5. Using staging traffic as the only benchmark
Staging environments often underrepresent payload size, concurrency, cardinality, and dependency latency. Production-shaped load is a much better basis for resource tuning than synthetic happy-path tests.
6. Tuning in isolation from reliability targets
Resource settings should support service objectives. If a system has strict availability or latency goals, be conservative enough to protect those goals. If you manage services by error budgets, tie resource reviews to them; SLO Error Budget Policy Examples for SaaS Engineering Teams offers a useful framing for that operating model.
7. Treating incidents as one-off anomalies
An OOM kill during a high-traffic event may be an application issue, a configuration issue, or both. Either way, it should feed back into standard resource guidance. Incident reviews are a valuable source of tuning updates, especially when resource pressure contributes to severity. For teams refining incident process, Incident Severity Levels: How to Define Sev 1, Sev 2, Sev 3, and Sev 4 can help standardize response language.
8. Not documenting the reason for a setting
A request of 500m CPU and a 1Gi memory limit may have been a sensible choice when added, but six months later nobody remembers why. Brief annotations in values files, pull requests, or runbooks make future reviews much easier.
The operational lesson is straightforward: resource policy should be observable, reviewable, and explainable. If the only rationale is “it worked before,” the setting is overdue for a check.
When to revisit
The easiest way to keep this topic current is to define clear revisit points instead of relying on memory. If you own a platform, publish this as part of your workload standards and review it on a recurring schedule.
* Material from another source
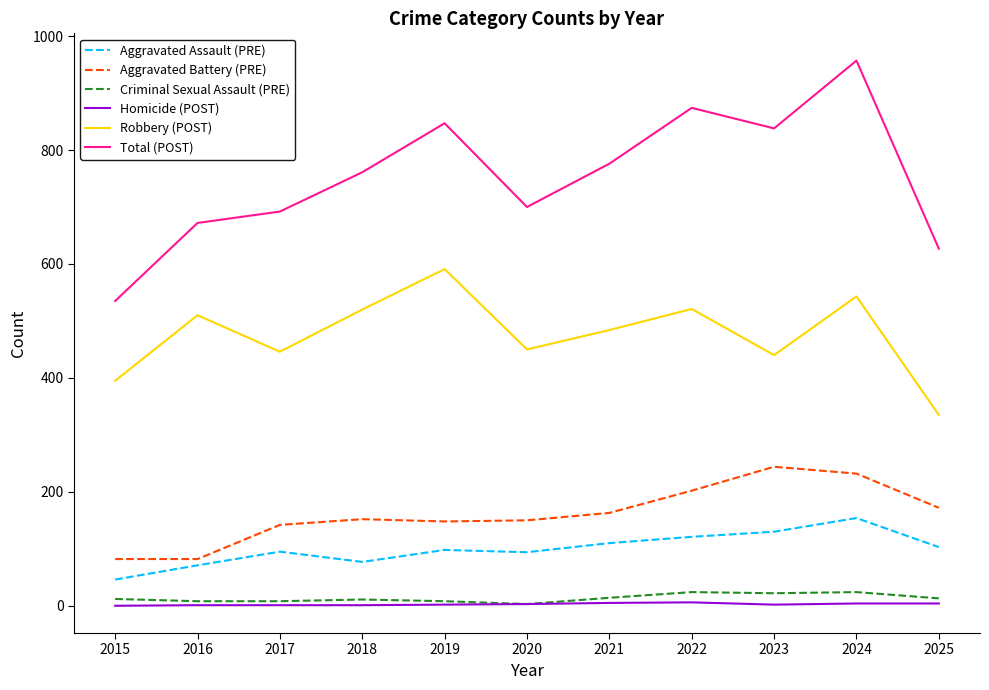

What is the highest value of the Aggravated Assault (PRE) series?

154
If you own a service, attach resource checks to normal operational rhythms.
Revisit requests and limits when any of the following happens:
- on a quarterly review cycle for stable workloads,
- after major releases that change traffic patterns or processing logic,
- after adding sidecars, language runtime upgrades, or instrumentation agents,
- after repeated OOM kills, throttling alerts, or evictions,
- after changing HPA targets or autoscaling strategy,
- after node pool or cluster version changes, and
- after incidents where resource pressure affected impact or recovery.
A practical action plan for teams looks like this:
- Inventory workloads by type: Separate APIs, workers, jobs, data processors, and sidecar-heavy Pods.
- Define baseline templates: Give each workload type a documented starting pattern for requests, limits, and review expectations.
- Instrument the right signals: Track usage, throttling, OOM kills, evictions, and autoscaling behavior in one place.
- Review on schedule: Make resource tuning part of service ownership, not emergency cleanup.
- Update platform guidance: Feed lessons from incidents and production behavior back into shared defaults.
This topic is worth revisiting because resource behavior changes as applications and clusters change. The goal is not to find one permanent setting. The goal is to keep settings close enough to reality that developers can ship safely, operators can manage capacity predictably, and the cluster remains efficient under normal growth.
If you are building broader standards for workload delivery, pair this guidance with your deployment packaging, image tagging, and platform patterns. Related reading includes Docker Image Tagging Strategy: Latest vs Immutable Tags vs Semver and Platform Engineering Toolchain Checklist for Internal Developer Platforms. Together, these practices make resource tuning part of a repeatable cloud-native operating model rather than a series of one-off fixes.